Saved entries:
# # # # # # #
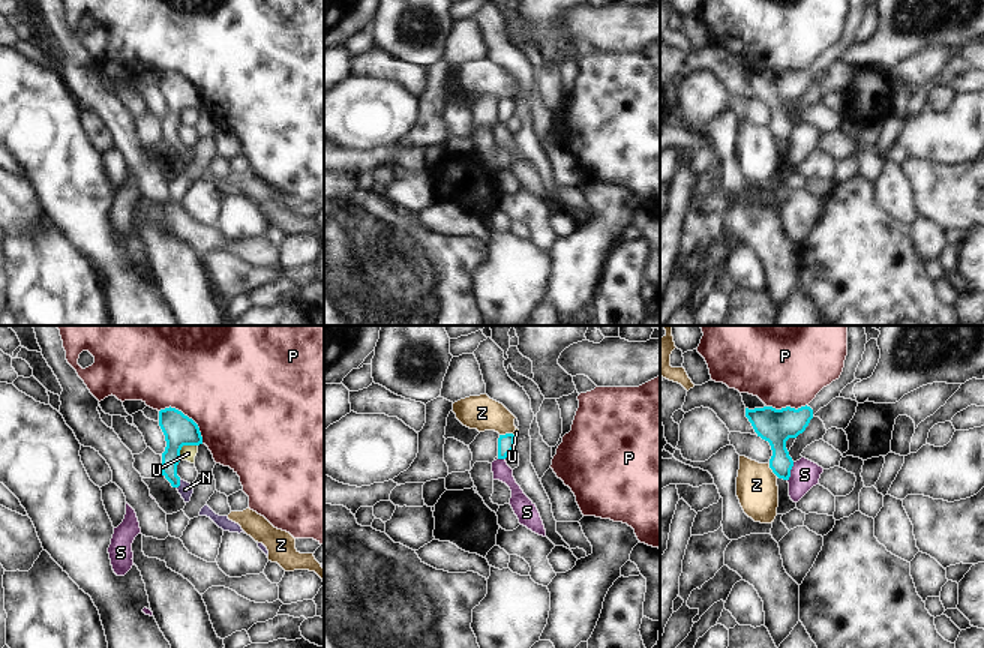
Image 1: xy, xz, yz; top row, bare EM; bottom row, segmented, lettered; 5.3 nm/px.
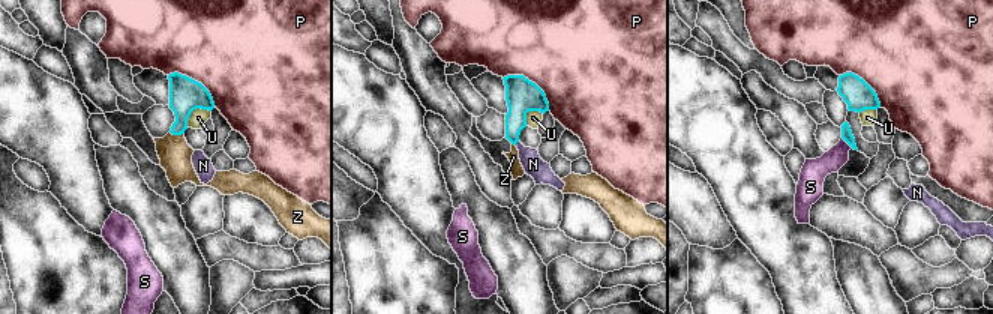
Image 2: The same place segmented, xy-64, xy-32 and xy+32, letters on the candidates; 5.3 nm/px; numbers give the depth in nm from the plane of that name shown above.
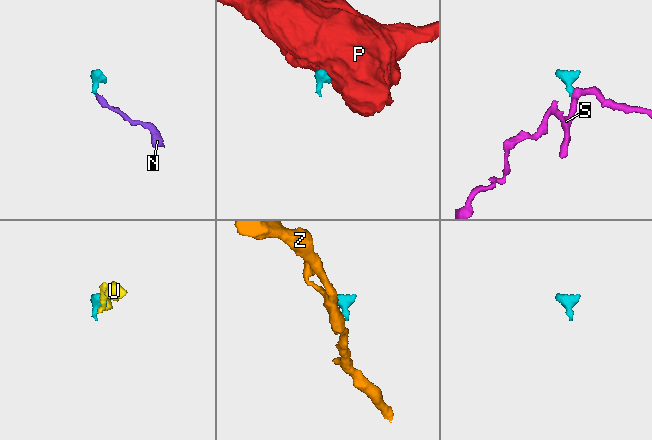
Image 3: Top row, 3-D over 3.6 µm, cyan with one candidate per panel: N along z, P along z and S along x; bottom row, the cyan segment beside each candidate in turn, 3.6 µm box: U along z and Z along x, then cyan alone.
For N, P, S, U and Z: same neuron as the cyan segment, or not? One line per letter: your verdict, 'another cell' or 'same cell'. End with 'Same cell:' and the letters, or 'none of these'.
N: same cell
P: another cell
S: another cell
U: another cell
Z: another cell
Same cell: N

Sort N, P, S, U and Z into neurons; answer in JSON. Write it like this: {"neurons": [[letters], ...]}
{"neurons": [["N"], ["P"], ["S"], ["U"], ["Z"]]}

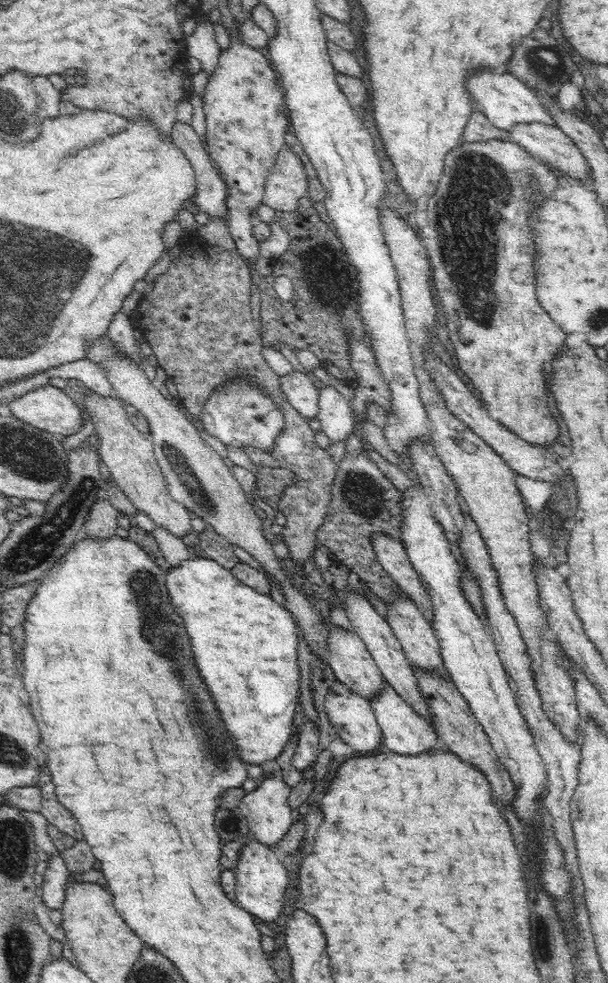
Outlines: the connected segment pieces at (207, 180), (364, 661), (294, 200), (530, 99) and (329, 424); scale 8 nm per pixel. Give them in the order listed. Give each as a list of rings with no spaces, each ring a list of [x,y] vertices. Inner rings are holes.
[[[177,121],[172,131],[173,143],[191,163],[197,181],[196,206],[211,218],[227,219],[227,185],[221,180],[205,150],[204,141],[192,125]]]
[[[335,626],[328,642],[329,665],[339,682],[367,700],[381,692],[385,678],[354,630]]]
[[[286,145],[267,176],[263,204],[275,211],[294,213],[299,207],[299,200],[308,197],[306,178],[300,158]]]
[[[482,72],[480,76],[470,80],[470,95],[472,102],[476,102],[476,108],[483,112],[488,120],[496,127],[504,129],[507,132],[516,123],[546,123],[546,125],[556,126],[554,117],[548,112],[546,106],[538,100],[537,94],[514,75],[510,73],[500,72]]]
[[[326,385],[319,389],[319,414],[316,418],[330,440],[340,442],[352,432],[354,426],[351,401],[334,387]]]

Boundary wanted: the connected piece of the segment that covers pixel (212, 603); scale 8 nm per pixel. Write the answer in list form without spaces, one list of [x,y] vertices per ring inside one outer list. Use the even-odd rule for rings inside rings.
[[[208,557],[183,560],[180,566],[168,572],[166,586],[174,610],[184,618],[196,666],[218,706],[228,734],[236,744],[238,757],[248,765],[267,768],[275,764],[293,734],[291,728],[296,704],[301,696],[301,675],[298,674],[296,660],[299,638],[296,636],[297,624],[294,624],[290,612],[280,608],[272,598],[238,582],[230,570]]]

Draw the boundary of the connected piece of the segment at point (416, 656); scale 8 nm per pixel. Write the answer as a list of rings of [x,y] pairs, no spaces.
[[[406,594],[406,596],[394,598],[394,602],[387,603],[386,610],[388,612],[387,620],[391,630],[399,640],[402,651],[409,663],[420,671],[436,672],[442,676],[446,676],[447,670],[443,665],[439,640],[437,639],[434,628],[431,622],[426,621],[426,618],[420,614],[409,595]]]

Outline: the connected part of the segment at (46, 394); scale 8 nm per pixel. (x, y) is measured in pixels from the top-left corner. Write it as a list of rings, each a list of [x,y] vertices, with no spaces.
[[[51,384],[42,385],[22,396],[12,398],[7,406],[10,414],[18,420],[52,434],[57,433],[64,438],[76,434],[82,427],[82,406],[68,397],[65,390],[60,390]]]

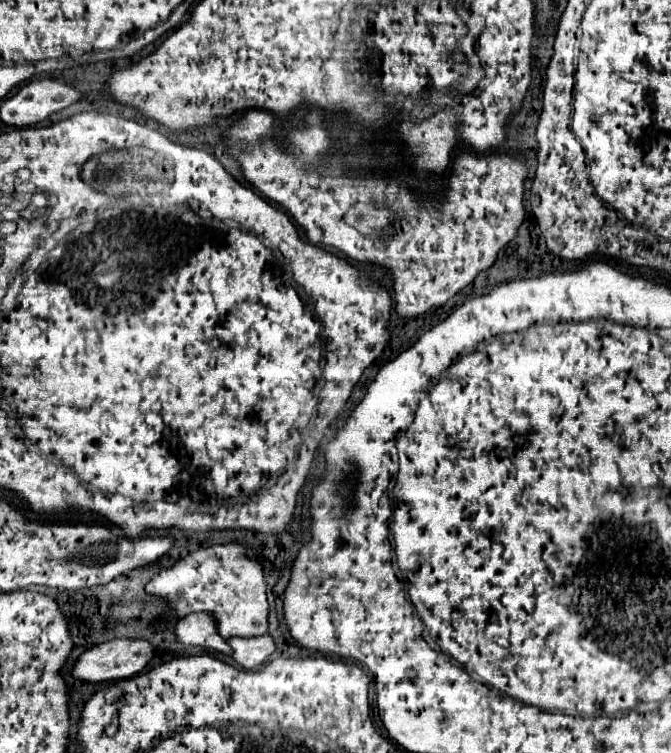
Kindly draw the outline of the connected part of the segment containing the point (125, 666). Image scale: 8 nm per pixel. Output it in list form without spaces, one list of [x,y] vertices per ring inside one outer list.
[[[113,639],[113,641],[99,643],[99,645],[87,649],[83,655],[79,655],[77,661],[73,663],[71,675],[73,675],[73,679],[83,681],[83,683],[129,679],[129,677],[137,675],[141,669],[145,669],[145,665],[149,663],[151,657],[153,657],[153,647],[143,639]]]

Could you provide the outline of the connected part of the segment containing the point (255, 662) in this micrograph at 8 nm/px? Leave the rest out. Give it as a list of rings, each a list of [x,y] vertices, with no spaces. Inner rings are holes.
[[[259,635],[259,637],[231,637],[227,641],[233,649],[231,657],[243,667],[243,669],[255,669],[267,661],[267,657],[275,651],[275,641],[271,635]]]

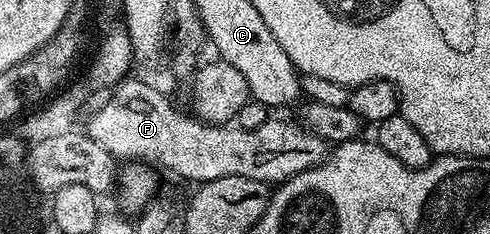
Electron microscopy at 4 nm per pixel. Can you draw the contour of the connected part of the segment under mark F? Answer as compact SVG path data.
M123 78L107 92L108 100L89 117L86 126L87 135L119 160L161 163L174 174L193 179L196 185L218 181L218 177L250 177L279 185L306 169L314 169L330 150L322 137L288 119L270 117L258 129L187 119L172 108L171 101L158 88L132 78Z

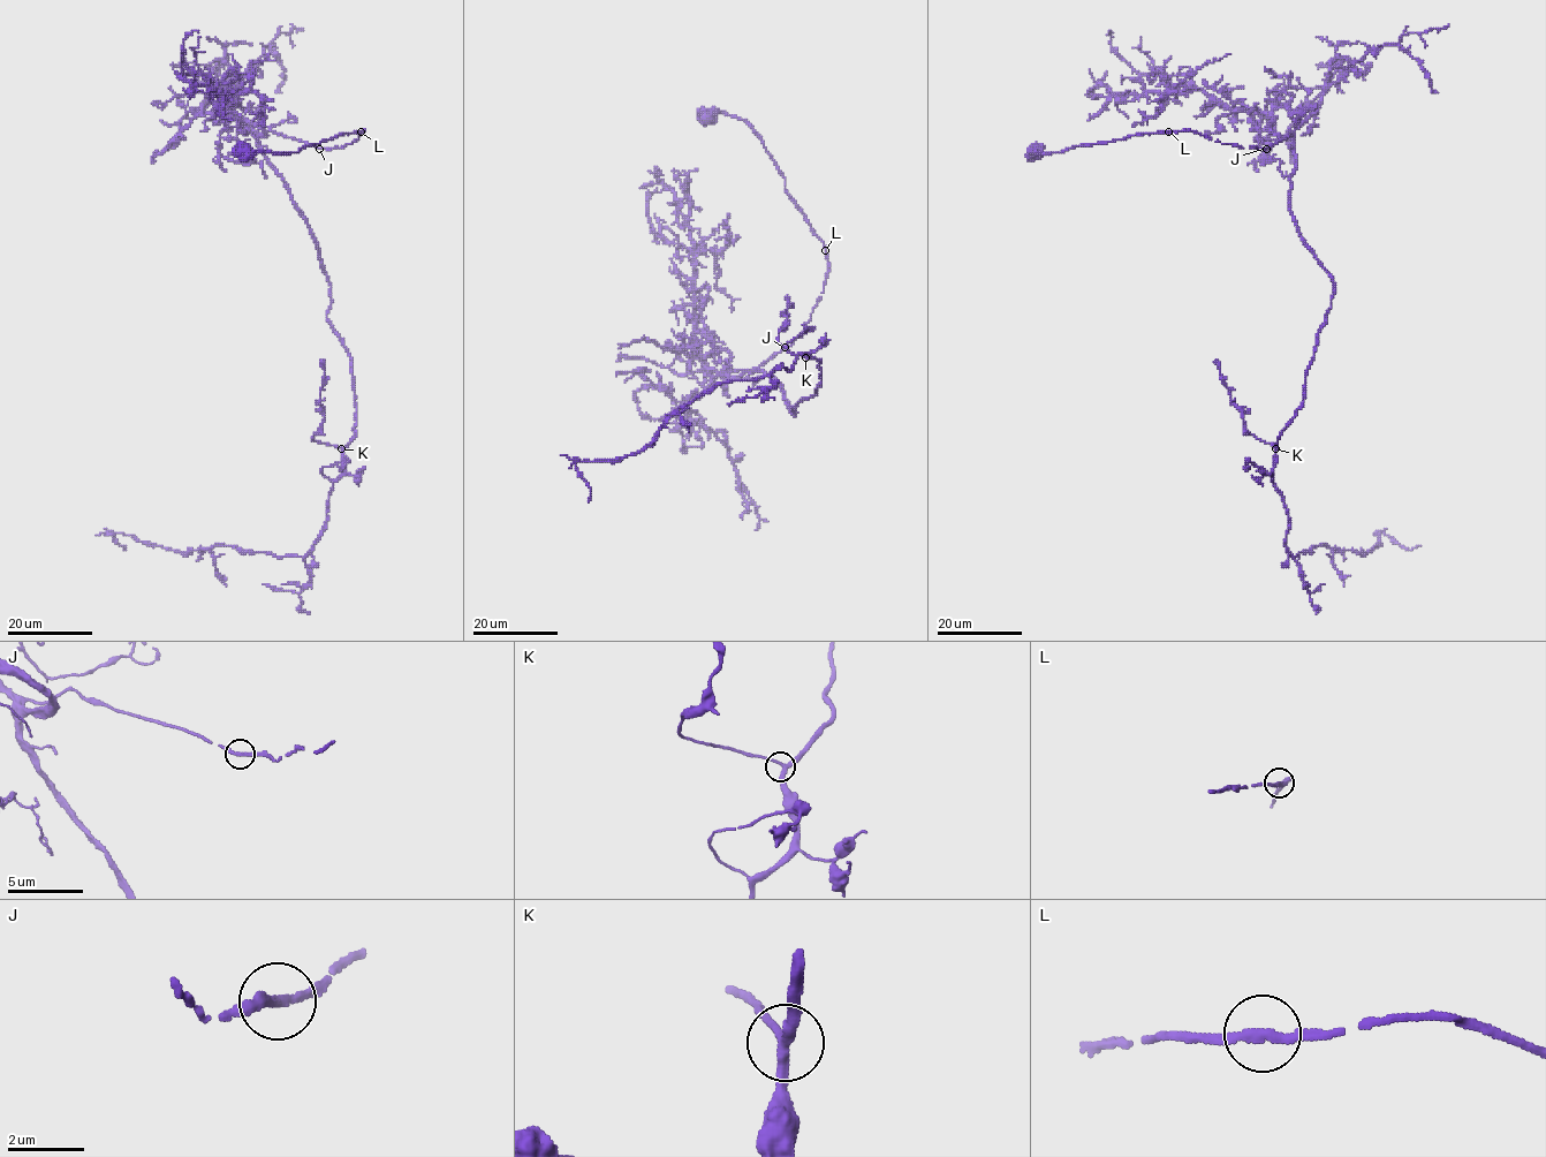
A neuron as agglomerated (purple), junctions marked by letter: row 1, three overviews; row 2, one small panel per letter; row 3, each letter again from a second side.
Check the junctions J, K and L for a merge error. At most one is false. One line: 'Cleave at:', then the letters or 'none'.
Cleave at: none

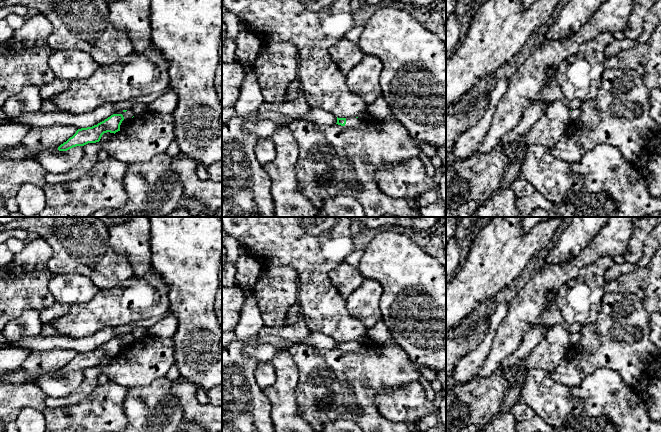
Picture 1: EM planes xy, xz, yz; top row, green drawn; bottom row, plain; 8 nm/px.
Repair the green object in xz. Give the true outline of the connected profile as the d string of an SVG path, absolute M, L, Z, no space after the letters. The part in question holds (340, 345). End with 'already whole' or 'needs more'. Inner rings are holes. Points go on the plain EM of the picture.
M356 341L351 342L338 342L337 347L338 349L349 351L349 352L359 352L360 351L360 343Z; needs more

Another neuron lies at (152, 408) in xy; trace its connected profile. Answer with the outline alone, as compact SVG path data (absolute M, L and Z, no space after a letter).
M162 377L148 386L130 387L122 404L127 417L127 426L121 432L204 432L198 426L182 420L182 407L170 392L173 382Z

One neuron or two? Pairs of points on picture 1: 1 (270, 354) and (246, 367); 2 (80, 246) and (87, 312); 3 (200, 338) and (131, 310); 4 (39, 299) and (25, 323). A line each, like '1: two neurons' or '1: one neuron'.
# # # # # # #
Scan the records for the word "panel" and copy every line where it is found.

■ **Exercise response**:
Image 3: Top row, 3-D over 3.6 µm, cyan with one candidate per panel: N along z, P along z and S along x; bottom row, the cyan segment beside each candidate in turn, 3.6 µm box: U along z and Z along x, then cyan alone.
A neuron as agglomerated (purple), junctions marked by letter: row 1, three overviews; row 2, one small panel per letter; row 3, each letter again from a second side.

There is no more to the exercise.